Goal of the exercise >> What is needed is the exact text of each line in the listing below from the one with "fruit bowl: none" up to and including the one with "chopping board: present", and no pictures.

The input >>
□ □ □ □ □ □ □

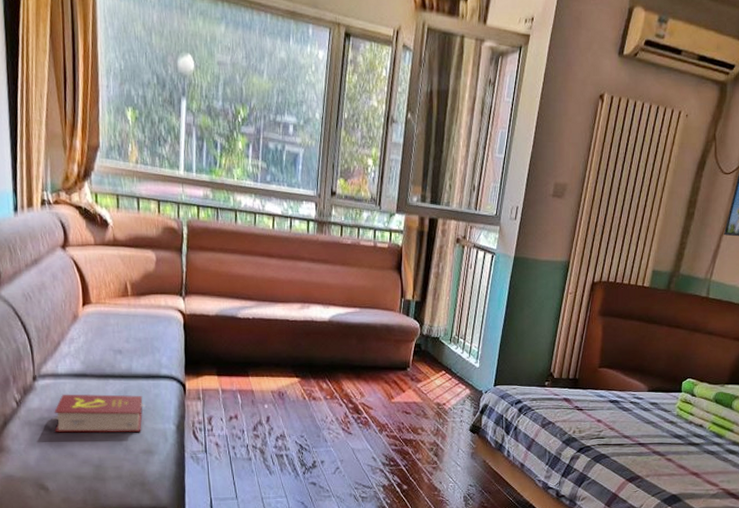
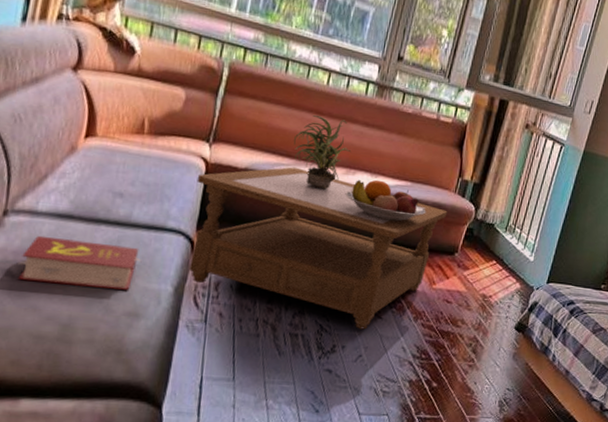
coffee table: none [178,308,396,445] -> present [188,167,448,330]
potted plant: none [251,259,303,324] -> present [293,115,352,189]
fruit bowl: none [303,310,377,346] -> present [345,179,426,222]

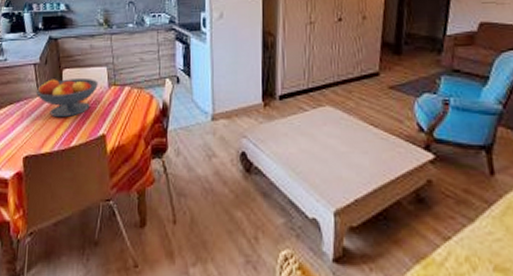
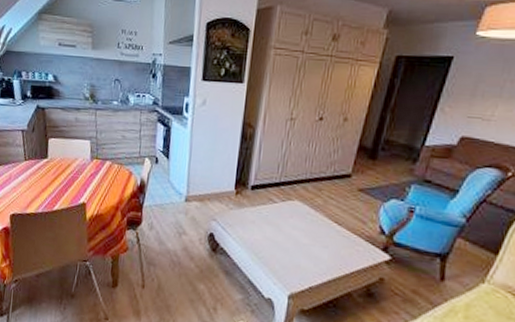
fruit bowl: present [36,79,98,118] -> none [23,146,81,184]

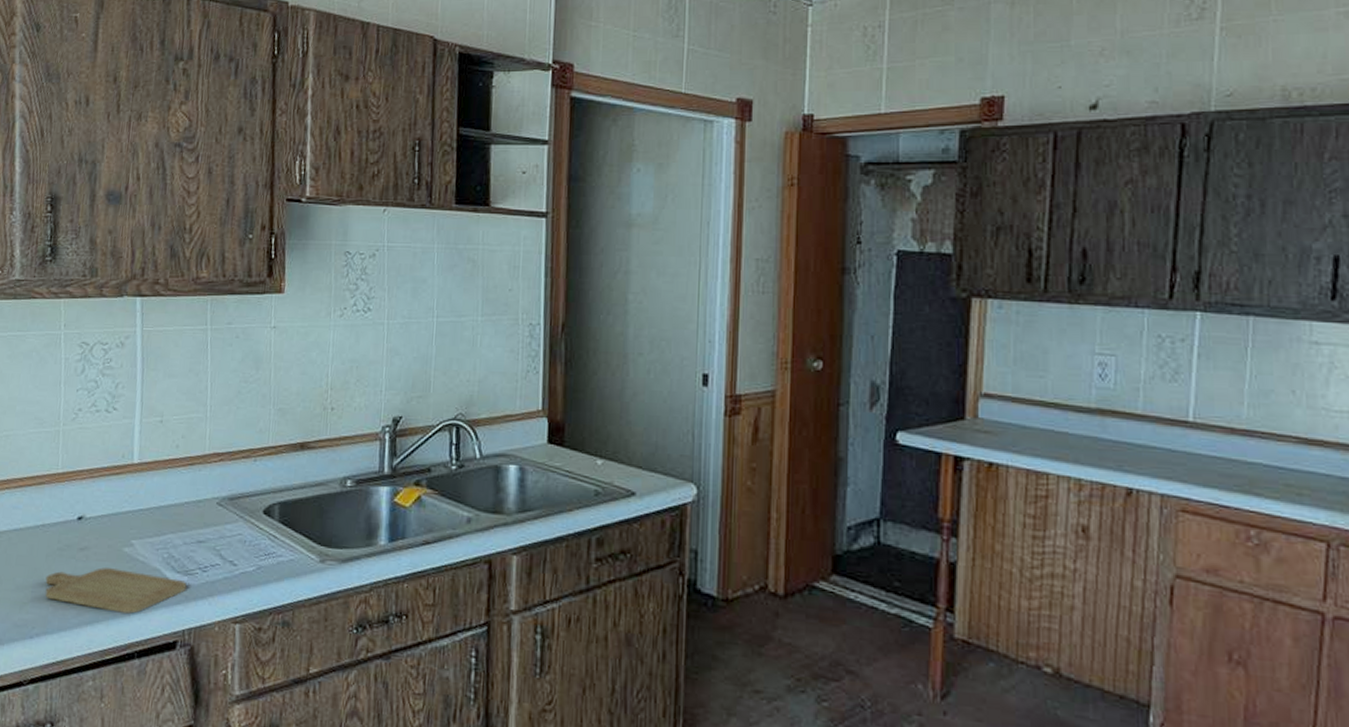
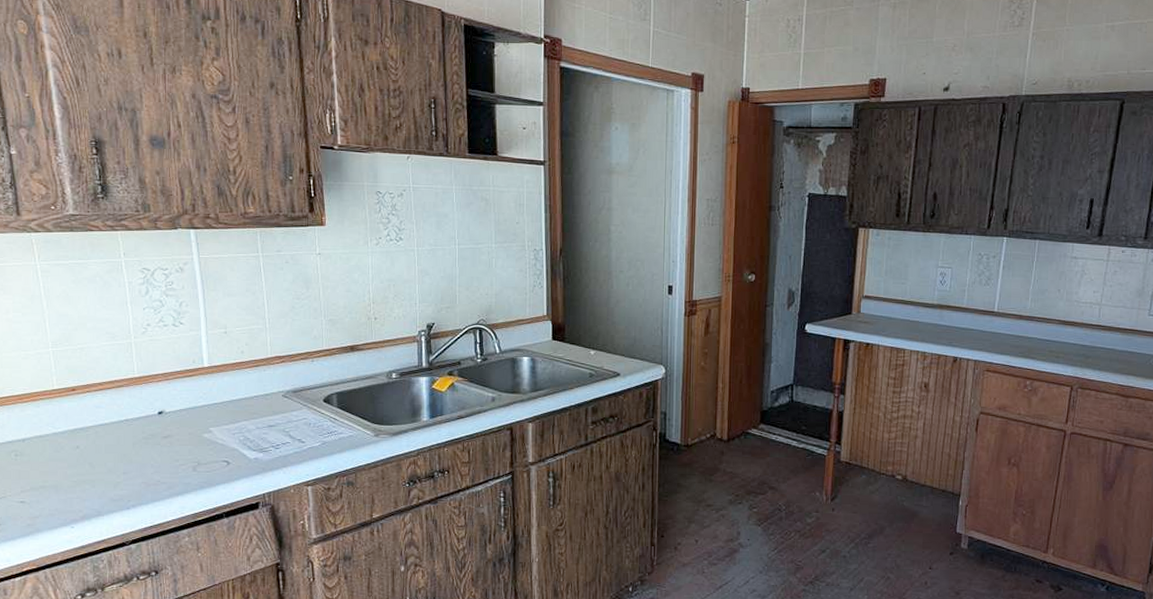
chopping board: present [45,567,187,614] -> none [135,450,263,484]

□ □ □ □ □ □ □

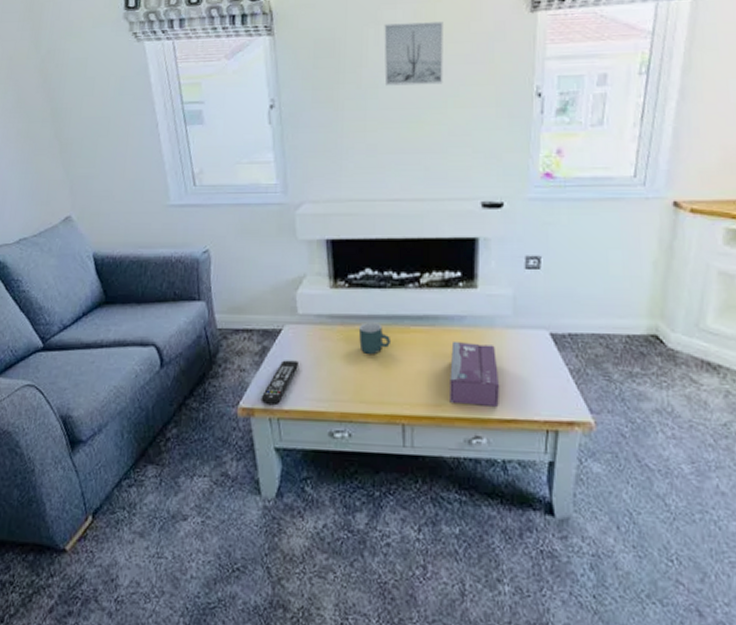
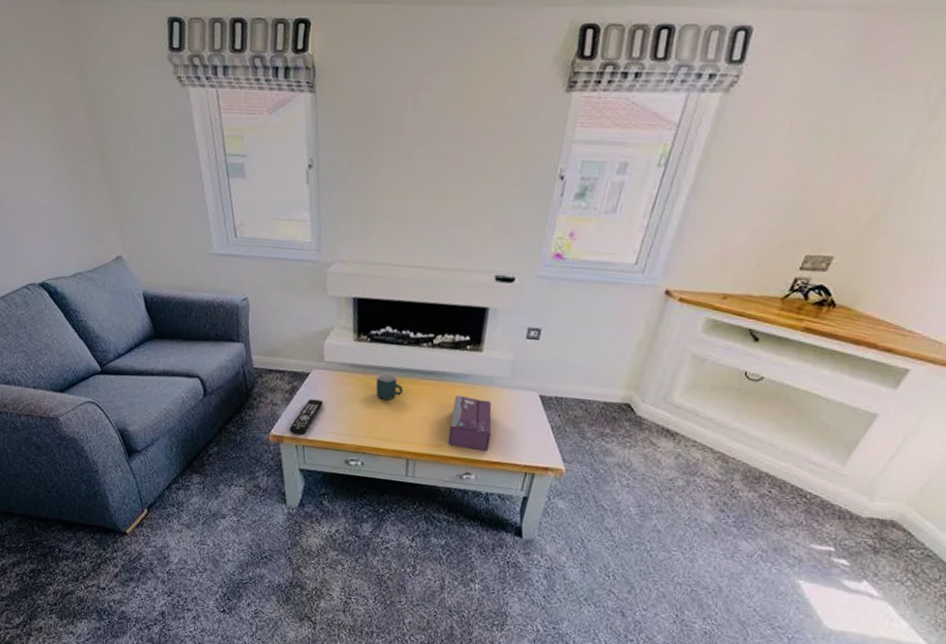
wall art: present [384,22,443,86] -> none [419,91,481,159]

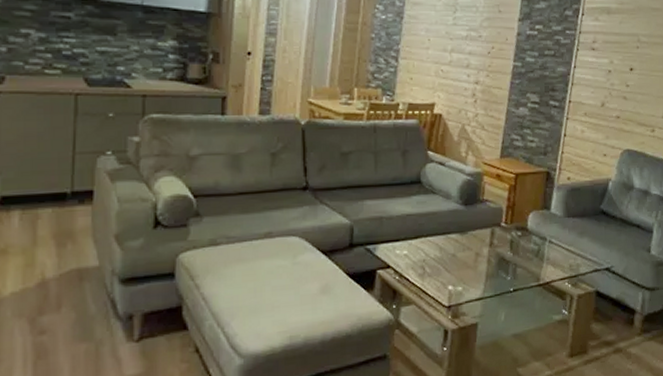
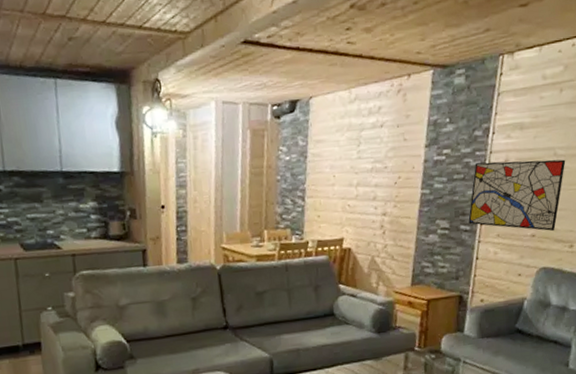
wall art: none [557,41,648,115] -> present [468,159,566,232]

□ □ □ □ □ □ □

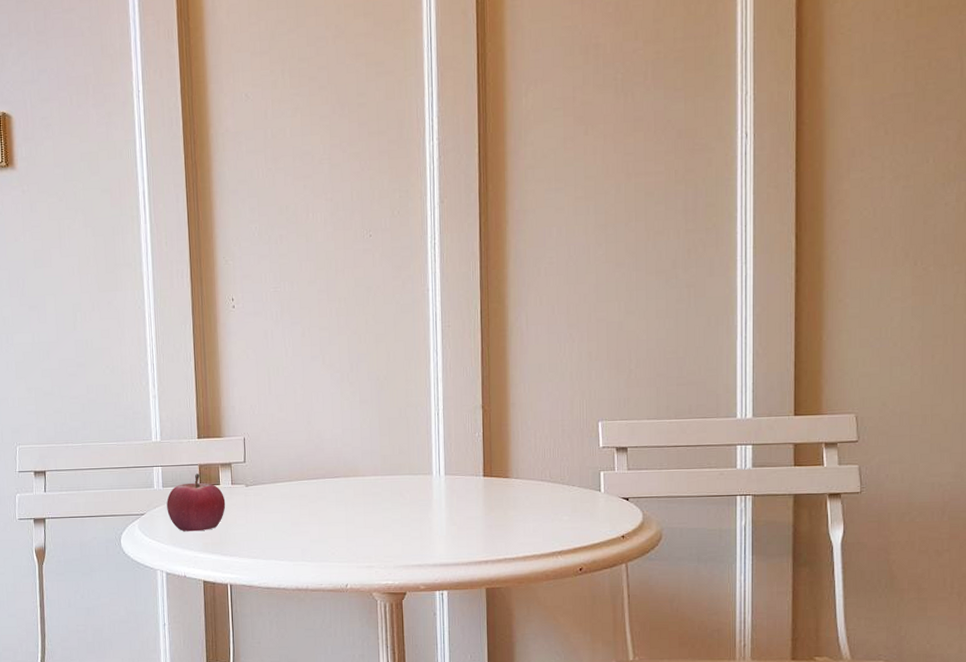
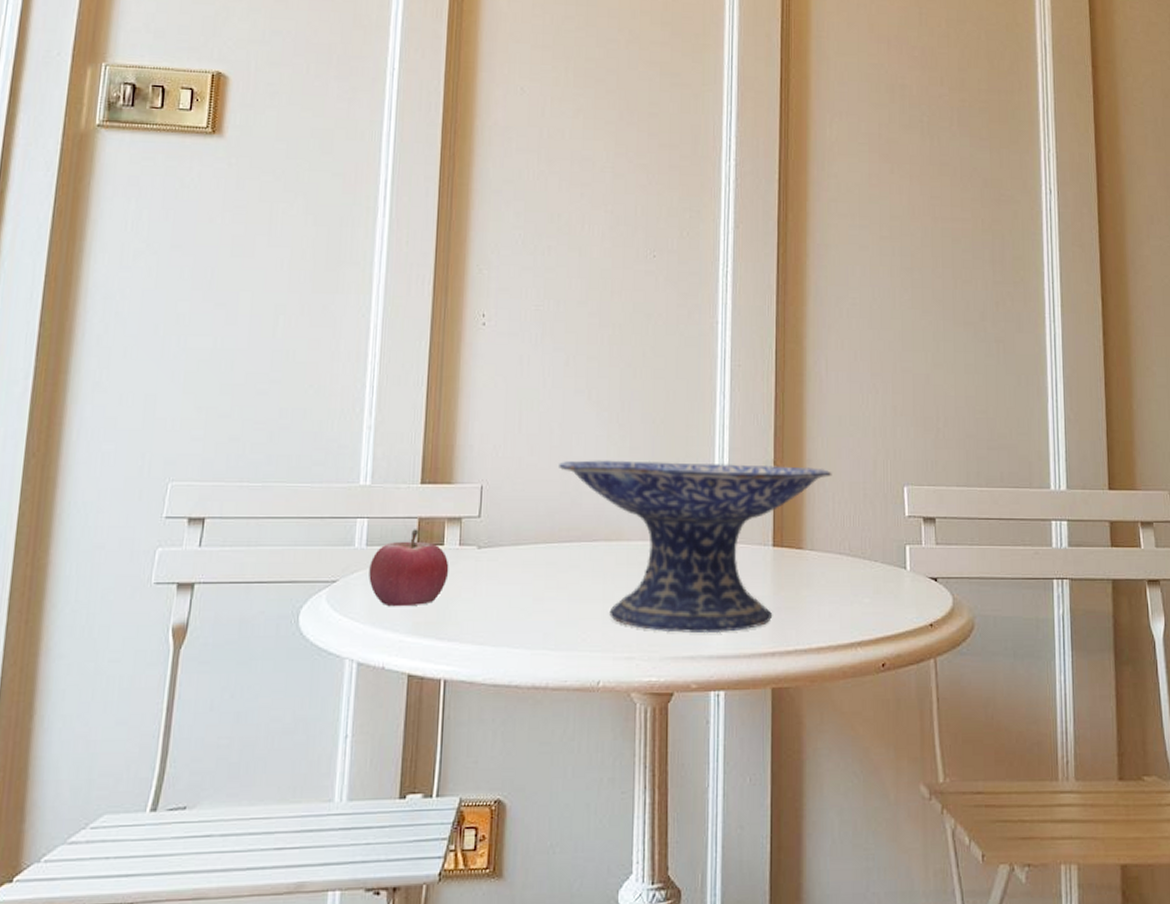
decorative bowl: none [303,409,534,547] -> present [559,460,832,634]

□ □ □ □ □ □ □

Answer section >>
fruit bowl: none [303,310,377,346] -> present [345,179,426,222]

fruit bowl: present [36,79,98,118] -> none [23,146,81,184]

chopping board: present [45,567,187,614] -> none [135,450,263,484]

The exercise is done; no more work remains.